As I look back on this recent trip – it’s been a good reminder that God uses ordinary people who are obedient to His call on their life to impact our world in amazing ways.  I have seen this time & time again in China – pioneer missionaries from Europe or North America as well as faithful pastors and lay people who quietly lived out their Christian testimony in their communities. Twenty years from now, who will be sitting in the shade of the work God has given to me? To you?  Will there be any ‘shade’ to sit in?  May the next generation be able to look back and see that we too were faithful in our service wherever God planted each of us.

Until next week,

Joel & Debbie Chute


Joel is traveling in China this week, meeting with church leaders in central China.  Since this will be his first visit to this province, pray for good times of fellowship with pastors and clear communication between all involved.

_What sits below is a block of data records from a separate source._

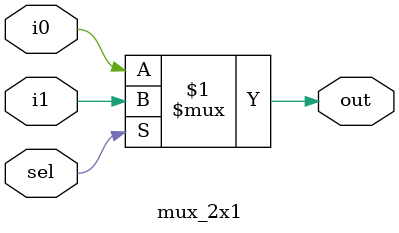
<source format=v>
module mux_2x1(
    input i0,
    input i1,
    input sel,
    output out
);

assign out = sel? i1:i0;

endmodule

</source>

In addition to her teaching responsibilities at ICS, Debbie serves as the Bible department chairperson, and it’s budget time!  Pray for aptitude to learn what’s required in using a new budgeting system as well as a sound mind!!!

Put Your Best Foot Forward

5 04 2011

One reality that you can’t escape when you come to Hong Kong is the amount of walking you’ll do.  There’s a great public transportation system in place which makes it fairly convenient getting around town.  Since most people here do not own a car, they rely on the public buses, subways, ferries, taxis and trains to get from one place to the next destination. But no matter where you’re going, or what type of public transportation you use, you’ve got to do a fair bit of walking to get there – walk from your apartment to the subway station, walk from the subway station to your office; or walk through the mall to get to the grocery store.

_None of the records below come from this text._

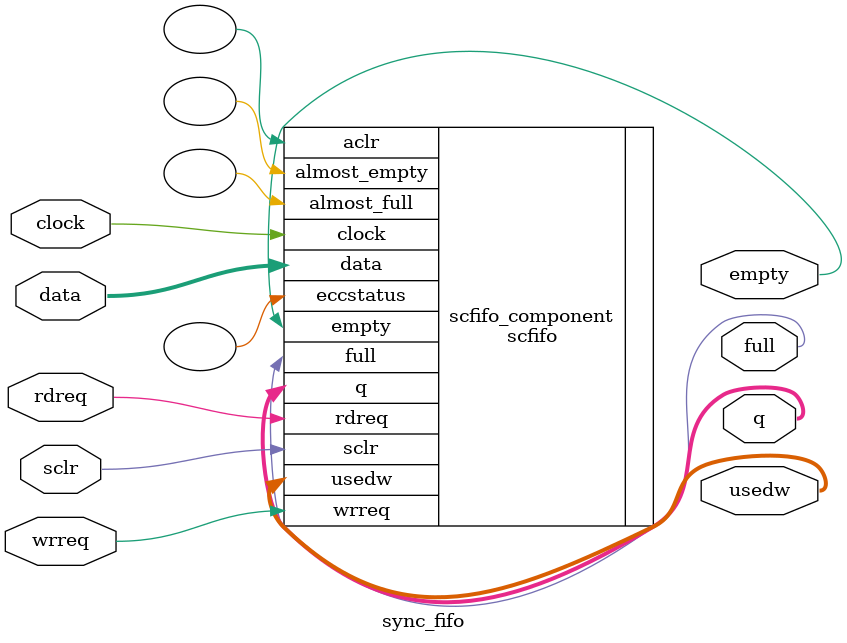
<source format=sv>
module sync_fifo
  #(
    parameter int FIFO_DATA_WIDTH = 512,
    parameter int FIFO_DEPTH_RADIX = 3
    )
   (
    input  logic [FIFO_DATA_WIDTH-1:0]  data,  //  fifo_input.datain
    input  logic                        wrreq, //            .wrreq
    input  logic                        rdreq, //            .rdreq
    input  logic                        clock, //            .clk
    input  logic                        sclr,  //            .sclr
    output logic [FIFO_DATA_WIDTH-1:0]  q,     // fifo_output.dataout
    output logic [FIFO_DEPTH_RADIX-1:0] usedw, //            .usedw
    output logic                        full,  //            .full
    output logic                        empty  //            .empty
    );
   
   // QSYS component
   scfifo  scfifo_component (
			     .clock (clock),
			     .data (data),
			     .rdreq (rdreq),
			     .sclr (sclr),
			     .wrreq (wrreq),
			     .empty (empty),
			     .full (full),
			     .q (q),
			     .usedw (usedw),
			     .aclr (),
			     .almost_empty (),
			     .almost_full (),
			     .eccstatus ()
			     );

   defparam
     scfifo_component.add_ram_output_register  = "OFF",
     scfifo_component.enable_ecc  = "FALSE",
     scfifo_component.intended_device_family  = "Arria 10",
     scfifo_component.lpm_hint  = "DISABLE_DCFIFO_EMBEDDED_TIMING_CONSTRAINT=TRUE",
     scfifo_component.lpm_numwords  = 2**FIFO_DEPTH_RADIX,
     scfifo_component.lpm_showahead  = "OFF",
     scfifo_component.lpm_type  = "scfifo",
     scfifo_component.lpm_width  = FIFO_DATA_WIDTH,
     scfifo_component.lpm_widthu  = FIFO_DEPTH_RADIX,
     scfifo_component.overflow_checking  = "ON",
     scfifo_component.underflow_checking  = "ON",
     scfifo_component.use_eab  = "ON";
   
endmodule // sync_fifo


</source>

That’s the reality of living in Hong Kong – and for the most part we don’t mind it.  But of course, there are exceptions to the rule.  When you’ve been on your feet all day long – the last thing you want to do is to ‘walk’ home.

Another part of walking in Hong Kong is learning to deal with the crowds.  After all, with nearly 8 million people on 426 square miles of land (1,104 sq. km) there aren’t too many places you can go where you won’t find other people.  And with most people using public transportation, you’ve got to learn to navigate your way through these crowds.  In fact, while our three kids never drove a vehicle during their teenage years here in Hong Kong, they got great preparation for driving on a crowded freeway just by learning to safely make their way through the crowds of people on the streets of Hong Kong.

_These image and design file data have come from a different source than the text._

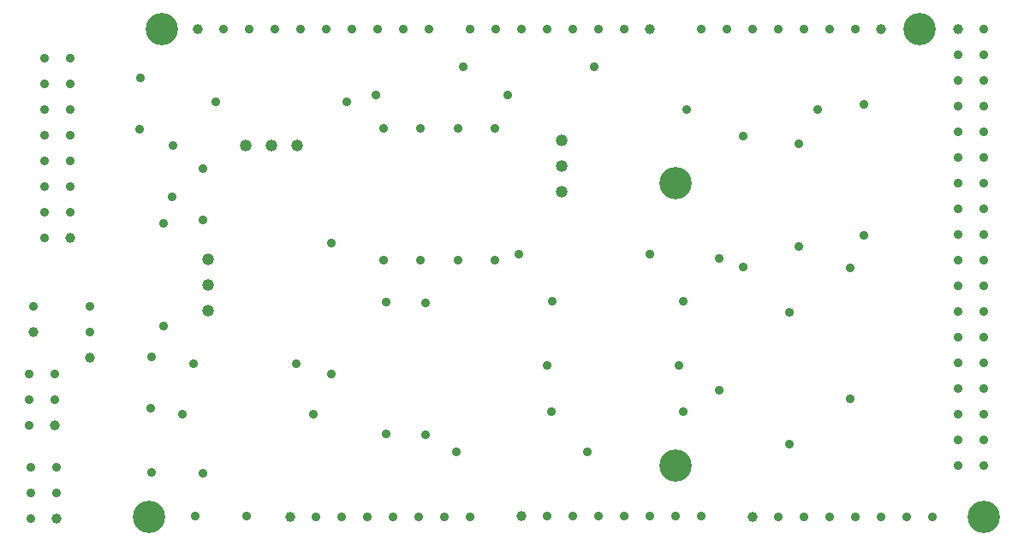
<source format=gbr>
G04 Generated by Ultiboard 14.0 *
%FSLAX34Y34*%
%MOMM*%

%ADD11C,3.2000*%
%ADD12C,0.8890*%
%ADD13C,0.9949*%
%ADD14C,0.9000*%
%ADD15C,1.1810*%


G04 ColorRGB 000000 for the following layer *
%LNDrill-Copper Top-Copper Bottom*%
%LPD*%
G54D11*
X152400Y508000D03*
X901700Y508000D03*
X965200Y25400D03*
X660400Y76200D03*
X139700Y25400D03*
X660400Y355600D03*
G54D12*
X939800Y279654D03*
X939800Y432054D03*
X939800Y482854D03*
X939800Y457454D03*
X939800Y355854D03*
X939800Y381254D03*
X939800Y406654D03*
X939800Y305054D03*
X939800Y330454D03*
X939800Y101854D03*
X939800Y228854D03*
X939800Y254254D03*
X939800Y203454D03*
X939800Y152654D03*
X939800Y178054D03*
X939800Y127254D03*
X939800Y76454D03*
X965200Y279654D03*
X965200Y432054D03*
X965200Y508254D03*
X965200Y482854D03*
X965200Y457454D03*
X965200Y355854D03*
X965200Y381254D03*
X965200Y406654D03*
X965200Y305054D03*
X965200Y330454D03*
X965200Y101854D03*
X965200Y228854D03*
X965200Y254254D03*
X965200Y203454D03*
X965200Y152654D03*
X965200Y178054D03*
X965200Y127254D03*
X965200Y76454D03*
X264160Y508000D03*
X238760Y508000D03*
X213360Y508000D03*
X314960Y508000D03*
X289560Y508000D03*
X340360Y508000D03*
X391160Y508000D03*
X365760Y508000D03*
X416560Y508000D03*
X457200Y508000D03*
X584200Y508000D03*
X609600Y508000D03*
X558800Y508000D03*
X508000Y508000D03*
X533400Y508000D03*
X482600Y508000D03*
X685800Y508000D03*
X812800Y508000D03*
X838200Y508000D03*
X787400Y508000D03*
X736600Y508000D03*
X762000Y508000D03*
X711200Y508000D03*
X457200Y25400D03*
X330200Y25400D03*
X304800Y25400D03*
X355600Y25400D03*
X406400Y25400D03*
X381000Y25400D03*
X431800Y25400D03*
X685800Y25908D03*
X558800Y25908D03*
X533400Y25908D03*
X584200Y25908D03*
X635000Y25908D03*
X609600Y25908D03*
X660400Y25908D03*
X914400Y25400D03*
X787400Y25400D03*
X762000Y25400D03*
X812800Y25400D03*
X863600Y25400D03*
X838200Y25400D03*
X889000Y25400D03*
X25908Y233172D03*
X81534Y208026D03*
X81534Y233426D03*
X36576Y301244D03*
X61976Y402844D03*
X61976Y352044D03*
X61976Y326644D03*
X61976Y377444D03*
X61976Y479044D03*
X61976Y428244D03*
X61976Y453644D03*
X36576Y453644D03*
X36576Y377444D03*
X36576Y326644D03*
X36576Y352044D03*
X36576Y428244D03*
X36576Y402844D03*
X36576Y479044D03*
X23368Y23368D03*
X23368Y74168D03*
X48768Y74168D03*
X23368Y48768D03*
X48768Y48768D03*
X21082Y115570D03*
X21082Y166370D03*
X46482Y166370D03*
X21082Y140970D03*
X46482Y140970D03*
G54D13*
X939800Y508254D03*
X187960Y508000D03*
X635000Y508000D03*
X863600Y508000D03*
X279400Y25400D03*
X508000Y25908D03*
X736600Y25400D03*
X25908Y207772D03*
X81534Y182626D03*
X61976Y301244D03*
X48768Y23368D03*
X46482Y115570D03*
G54D14*
X154042Y214422D03*
X154042Y316022D03*
X846582Y433530D03*
X846582Y303530D03*
X782320Y394462D03*
X782320Y292862D03*
X833120Y271986D03*
X833120Y141986D03*
X193548Y370078D03*
X193048Y319278D03*
X505254Y284988D03*
X635254Y284988D03*
X481948Y409292D03*
X481948Y279292D03*
X445288Y409292D03*
X445288Y279292D03*
X408628Y409292D03*
X408628Y279292D03*
X371968Y409292D03*
X371968Y279292D03*
X703326Y150924D03*
X703326Y280924D03*
X533956Y175006D03*
X663956Y175006D03*
X668226Y239014D03*
X538226Y239014D03*
X727456Y402288D03*
X727456Y272288D03*
X772922Y227282D03*
X772922Y97282D03*
X320320Y296296D03*
X320320Y166296D03*
X671370Y428498D03*
X801370Y428498D03*
X163576Y392684D03*
X163076Y341884D03*
X130556Y408940D03*
X131056Y459740D03*
X285750Y176530D03*
X184150Y176530D03*
X302720Y127254D03*
X172720Y127254D03*
X185420Y26416D03*
X236220Y25916D03*
X142494Y69342D03*
X193294Y68842D03*
X142240Y183388D03*
X141740Y132588D03*
X538020Y129540D03*
X668020Y129540D03*
X374396Y237442D03*
X374396Y107442D03*
X413258Y236680D03*
X413258Y106680D03*
X580476Y470470D03*
X450476Y470470D03*
X443532Y89662D03*
X573532Y89662D03*
X335486Y435864D03*
X205486Y435864D03*
X364284Y442468D03*
X494284Y442468D03*
G54D15*
X198118Y229682D03*
X198118Y255082D03*
X198118Y280482D03*
X286258Y392430D03*
X260858Y392430D03*
X235458Y392430D03*
X548132Y346710D03*
X548132Y372110D03*
X548132Y397510D03*

M02*

</source>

One of our former co-workers (who will go un-named for obvious reasons) used to ‘play’ a game on his way into the office.  He took several forms of public transportation, and the goal was to get from his home to the office without bumping into or running over other commuters along the way.  For every person he bumped into, he lost a set amount of points.  If he intentionally ran over a person in his way – he lost all of his points.  Some days he made it to the office without bumping into anyone; some days he had lost all of his points before he got to the office, and needed a few minutes to quiet himself before starting his day!

If you were to walk down one of the sidewalks with us, you would notice several different styles of walking.  Here are some examples: ‘the saunter’ – not really in a rush to get anywhere but usually walking in the center of the sidewalk or path;  ‘the stop and go’-  I think I’ll go here, no maybe there, no maybe I need to go back over there.; ’talking on the cell phone / playing games amble’ – too involved in their conversation/game to notice where they’re walking until the last second; ‘the drift’ – not to be confused with ‘the saunter’  as these individuals find it difficult to walk in a straight line; the ‘dodge and weave’ – this person becomes an expert in finding or making spaces to pass others in an efficient fashion; and ‘the power walk’ – they’re in a rush to get from Point A to Point B and you probably don’t want to get in their way!

One of the challenges in living overseas is being able to learn the local customs and manners.  But beyond that, we have to adapt our ways to fit into the culture.  We’ll let you guess our preferred walking style while we’re here in Hong Kong!